- _Instructions for the task_:
Your task is to filter the entries and copy every line containing the string "nose".

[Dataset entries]
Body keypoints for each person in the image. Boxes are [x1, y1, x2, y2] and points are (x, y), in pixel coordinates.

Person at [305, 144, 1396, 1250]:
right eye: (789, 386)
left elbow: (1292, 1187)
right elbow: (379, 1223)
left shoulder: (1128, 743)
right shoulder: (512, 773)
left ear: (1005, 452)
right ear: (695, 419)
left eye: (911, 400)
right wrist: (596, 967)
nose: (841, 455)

==

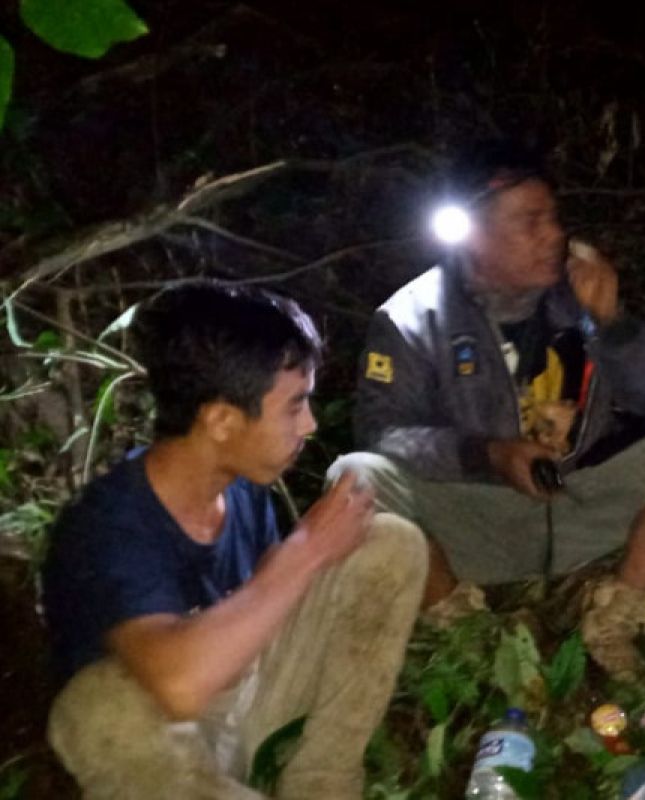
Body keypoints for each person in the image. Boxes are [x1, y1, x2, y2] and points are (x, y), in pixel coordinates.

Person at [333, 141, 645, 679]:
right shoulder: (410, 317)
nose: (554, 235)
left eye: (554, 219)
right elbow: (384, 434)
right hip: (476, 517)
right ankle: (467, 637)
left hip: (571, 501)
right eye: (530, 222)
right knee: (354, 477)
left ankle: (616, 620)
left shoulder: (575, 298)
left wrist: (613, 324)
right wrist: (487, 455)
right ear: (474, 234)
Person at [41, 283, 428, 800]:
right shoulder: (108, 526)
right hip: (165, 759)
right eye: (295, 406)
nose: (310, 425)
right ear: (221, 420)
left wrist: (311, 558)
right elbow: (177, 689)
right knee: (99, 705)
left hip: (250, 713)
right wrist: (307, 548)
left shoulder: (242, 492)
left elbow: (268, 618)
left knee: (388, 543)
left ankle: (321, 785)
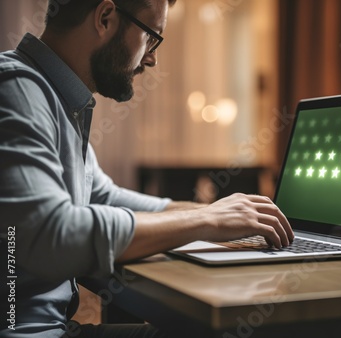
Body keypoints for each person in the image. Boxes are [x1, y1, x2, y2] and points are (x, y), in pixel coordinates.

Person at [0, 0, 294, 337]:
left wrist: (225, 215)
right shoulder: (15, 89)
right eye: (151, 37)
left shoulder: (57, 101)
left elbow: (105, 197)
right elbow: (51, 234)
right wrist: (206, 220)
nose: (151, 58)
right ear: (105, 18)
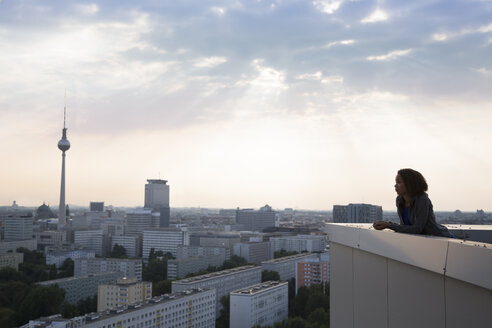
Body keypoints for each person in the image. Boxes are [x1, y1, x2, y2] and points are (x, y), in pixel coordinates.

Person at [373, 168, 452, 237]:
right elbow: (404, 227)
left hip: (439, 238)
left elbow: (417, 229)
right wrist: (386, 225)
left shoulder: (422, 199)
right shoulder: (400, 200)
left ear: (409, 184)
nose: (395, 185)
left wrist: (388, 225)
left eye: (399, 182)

* * *

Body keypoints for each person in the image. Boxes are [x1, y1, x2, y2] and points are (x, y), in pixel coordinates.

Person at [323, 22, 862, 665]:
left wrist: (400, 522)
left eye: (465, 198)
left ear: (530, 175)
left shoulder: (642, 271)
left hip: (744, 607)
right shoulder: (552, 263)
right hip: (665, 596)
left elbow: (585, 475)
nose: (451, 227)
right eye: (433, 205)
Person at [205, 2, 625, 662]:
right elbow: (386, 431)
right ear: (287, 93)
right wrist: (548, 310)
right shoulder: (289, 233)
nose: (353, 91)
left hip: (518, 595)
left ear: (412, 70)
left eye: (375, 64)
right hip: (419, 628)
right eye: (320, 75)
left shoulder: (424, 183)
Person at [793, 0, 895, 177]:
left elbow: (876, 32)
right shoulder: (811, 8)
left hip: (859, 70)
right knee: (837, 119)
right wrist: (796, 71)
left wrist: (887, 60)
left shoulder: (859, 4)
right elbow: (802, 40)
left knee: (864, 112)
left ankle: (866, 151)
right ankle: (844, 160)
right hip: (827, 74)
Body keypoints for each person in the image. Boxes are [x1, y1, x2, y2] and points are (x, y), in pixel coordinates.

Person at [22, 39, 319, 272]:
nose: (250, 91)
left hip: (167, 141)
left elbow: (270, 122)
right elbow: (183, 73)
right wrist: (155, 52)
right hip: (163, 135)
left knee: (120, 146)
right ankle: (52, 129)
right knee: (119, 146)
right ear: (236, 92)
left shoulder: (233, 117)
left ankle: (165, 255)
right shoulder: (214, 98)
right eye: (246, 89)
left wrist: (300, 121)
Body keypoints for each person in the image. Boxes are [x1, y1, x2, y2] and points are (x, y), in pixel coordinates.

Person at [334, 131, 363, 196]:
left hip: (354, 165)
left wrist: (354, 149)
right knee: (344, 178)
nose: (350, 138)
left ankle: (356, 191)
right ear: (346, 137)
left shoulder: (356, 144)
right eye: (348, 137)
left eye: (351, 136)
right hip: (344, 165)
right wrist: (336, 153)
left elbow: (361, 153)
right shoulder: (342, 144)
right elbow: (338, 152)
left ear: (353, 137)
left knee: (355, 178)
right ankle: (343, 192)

- _Result for this task_:
nose: (841, 455)
nose: (554, 235)
nose: (310, 425)
nose: (151, 58)
nose: (395, 185)
nose: (451, 227)
nose: (353, 91)
nose: (250, 91)
nose: (350, 138)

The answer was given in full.